Records from a data source:
● ● ●
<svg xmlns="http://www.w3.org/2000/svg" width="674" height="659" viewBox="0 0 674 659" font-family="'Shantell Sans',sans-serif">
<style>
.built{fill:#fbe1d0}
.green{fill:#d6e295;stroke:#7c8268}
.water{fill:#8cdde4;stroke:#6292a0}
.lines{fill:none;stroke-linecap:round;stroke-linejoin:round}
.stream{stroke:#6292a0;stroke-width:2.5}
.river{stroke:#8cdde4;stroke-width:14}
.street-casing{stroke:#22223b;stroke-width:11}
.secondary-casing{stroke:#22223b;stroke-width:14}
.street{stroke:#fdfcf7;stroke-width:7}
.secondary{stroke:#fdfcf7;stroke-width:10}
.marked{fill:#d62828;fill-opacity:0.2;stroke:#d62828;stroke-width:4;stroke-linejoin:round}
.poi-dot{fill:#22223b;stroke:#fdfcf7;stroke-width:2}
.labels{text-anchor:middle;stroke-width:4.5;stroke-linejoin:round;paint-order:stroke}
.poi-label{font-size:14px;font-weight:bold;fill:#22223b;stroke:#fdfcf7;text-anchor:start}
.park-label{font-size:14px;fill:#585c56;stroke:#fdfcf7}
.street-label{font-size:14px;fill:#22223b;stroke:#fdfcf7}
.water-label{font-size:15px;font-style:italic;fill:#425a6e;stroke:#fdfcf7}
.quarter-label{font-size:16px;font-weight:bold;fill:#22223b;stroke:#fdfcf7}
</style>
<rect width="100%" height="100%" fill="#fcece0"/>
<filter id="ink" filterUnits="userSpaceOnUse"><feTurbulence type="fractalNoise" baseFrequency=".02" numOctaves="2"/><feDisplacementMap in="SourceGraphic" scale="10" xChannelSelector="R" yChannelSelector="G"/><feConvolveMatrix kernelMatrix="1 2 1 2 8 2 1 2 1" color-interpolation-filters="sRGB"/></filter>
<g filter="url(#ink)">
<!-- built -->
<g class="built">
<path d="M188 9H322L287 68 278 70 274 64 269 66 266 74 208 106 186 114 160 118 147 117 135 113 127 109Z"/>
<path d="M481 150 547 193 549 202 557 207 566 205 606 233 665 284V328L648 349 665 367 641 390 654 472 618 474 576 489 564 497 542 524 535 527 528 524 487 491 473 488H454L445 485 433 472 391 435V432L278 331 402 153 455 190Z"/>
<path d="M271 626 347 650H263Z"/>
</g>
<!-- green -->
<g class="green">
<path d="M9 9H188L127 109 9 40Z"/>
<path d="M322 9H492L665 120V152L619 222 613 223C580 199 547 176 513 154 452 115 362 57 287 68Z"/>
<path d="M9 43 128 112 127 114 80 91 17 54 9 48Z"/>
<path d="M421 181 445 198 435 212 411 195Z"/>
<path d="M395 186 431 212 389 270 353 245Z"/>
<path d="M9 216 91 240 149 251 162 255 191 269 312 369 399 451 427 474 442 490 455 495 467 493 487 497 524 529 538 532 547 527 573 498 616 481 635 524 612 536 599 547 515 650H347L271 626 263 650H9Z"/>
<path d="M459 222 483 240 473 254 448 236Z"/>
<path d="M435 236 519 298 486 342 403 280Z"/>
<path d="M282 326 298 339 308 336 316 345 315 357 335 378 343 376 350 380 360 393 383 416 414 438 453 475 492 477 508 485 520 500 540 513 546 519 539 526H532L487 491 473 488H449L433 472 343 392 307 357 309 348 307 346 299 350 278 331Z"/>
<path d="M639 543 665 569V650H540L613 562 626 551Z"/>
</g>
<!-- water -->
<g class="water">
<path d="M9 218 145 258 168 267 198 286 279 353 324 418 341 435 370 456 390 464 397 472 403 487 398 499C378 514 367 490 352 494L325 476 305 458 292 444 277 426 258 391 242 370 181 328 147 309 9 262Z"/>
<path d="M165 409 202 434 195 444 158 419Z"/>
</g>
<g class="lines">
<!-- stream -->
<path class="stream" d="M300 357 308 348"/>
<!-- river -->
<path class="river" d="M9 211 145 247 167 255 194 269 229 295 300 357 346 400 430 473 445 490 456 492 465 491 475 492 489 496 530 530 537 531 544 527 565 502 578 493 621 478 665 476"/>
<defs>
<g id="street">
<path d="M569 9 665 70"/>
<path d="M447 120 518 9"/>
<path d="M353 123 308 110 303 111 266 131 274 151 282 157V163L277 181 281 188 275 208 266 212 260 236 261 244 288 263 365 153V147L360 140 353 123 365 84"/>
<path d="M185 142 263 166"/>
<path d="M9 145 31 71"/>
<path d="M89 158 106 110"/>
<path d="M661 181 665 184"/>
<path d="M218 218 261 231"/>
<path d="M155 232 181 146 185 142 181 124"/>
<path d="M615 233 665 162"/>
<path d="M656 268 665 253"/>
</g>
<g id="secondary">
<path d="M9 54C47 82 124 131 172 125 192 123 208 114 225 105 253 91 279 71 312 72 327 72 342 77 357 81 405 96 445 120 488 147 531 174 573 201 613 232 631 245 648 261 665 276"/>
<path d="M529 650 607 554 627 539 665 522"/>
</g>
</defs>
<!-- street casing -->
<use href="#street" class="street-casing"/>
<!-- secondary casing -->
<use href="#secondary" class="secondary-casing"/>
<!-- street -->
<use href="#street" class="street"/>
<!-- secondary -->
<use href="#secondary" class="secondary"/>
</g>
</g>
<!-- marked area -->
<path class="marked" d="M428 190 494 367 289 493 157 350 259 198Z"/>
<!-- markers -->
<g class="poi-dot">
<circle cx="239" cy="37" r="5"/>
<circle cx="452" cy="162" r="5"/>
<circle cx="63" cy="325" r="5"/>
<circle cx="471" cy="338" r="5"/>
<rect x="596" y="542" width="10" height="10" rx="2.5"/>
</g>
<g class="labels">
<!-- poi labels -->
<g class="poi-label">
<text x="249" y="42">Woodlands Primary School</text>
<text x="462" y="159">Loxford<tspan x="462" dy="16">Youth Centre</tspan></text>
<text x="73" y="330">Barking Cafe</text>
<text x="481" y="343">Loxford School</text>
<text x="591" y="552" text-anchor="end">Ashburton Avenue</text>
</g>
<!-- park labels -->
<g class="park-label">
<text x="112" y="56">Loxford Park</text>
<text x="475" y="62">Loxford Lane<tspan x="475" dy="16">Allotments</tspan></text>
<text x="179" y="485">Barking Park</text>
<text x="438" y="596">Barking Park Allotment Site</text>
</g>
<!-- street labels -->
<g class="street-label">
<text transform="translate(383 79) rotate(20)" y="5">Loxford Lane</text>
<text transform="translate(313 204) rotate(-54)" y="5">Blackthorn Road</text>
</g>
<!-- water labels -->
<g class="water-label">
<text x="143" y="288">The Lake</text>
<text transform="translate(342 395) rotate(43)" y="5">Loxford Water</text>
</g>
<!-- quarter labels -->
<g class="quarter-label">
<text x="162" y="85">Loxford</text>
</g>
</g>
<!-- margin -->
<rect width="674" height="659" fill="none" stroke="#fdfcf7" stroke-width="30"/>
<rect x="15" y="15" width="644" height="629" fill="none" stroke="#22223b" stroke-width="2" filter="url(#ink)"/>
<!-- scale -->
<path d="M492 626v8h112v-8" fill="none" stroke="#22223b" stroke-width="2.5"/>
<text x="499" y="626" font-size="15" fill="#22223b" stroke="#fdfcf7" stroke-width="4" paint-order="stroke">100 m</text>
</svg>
● ● ●
PROBLEM DETAILS: How many of the lines above hold "casing"? Answer with only the number.

THE COMPLETED TASK: 6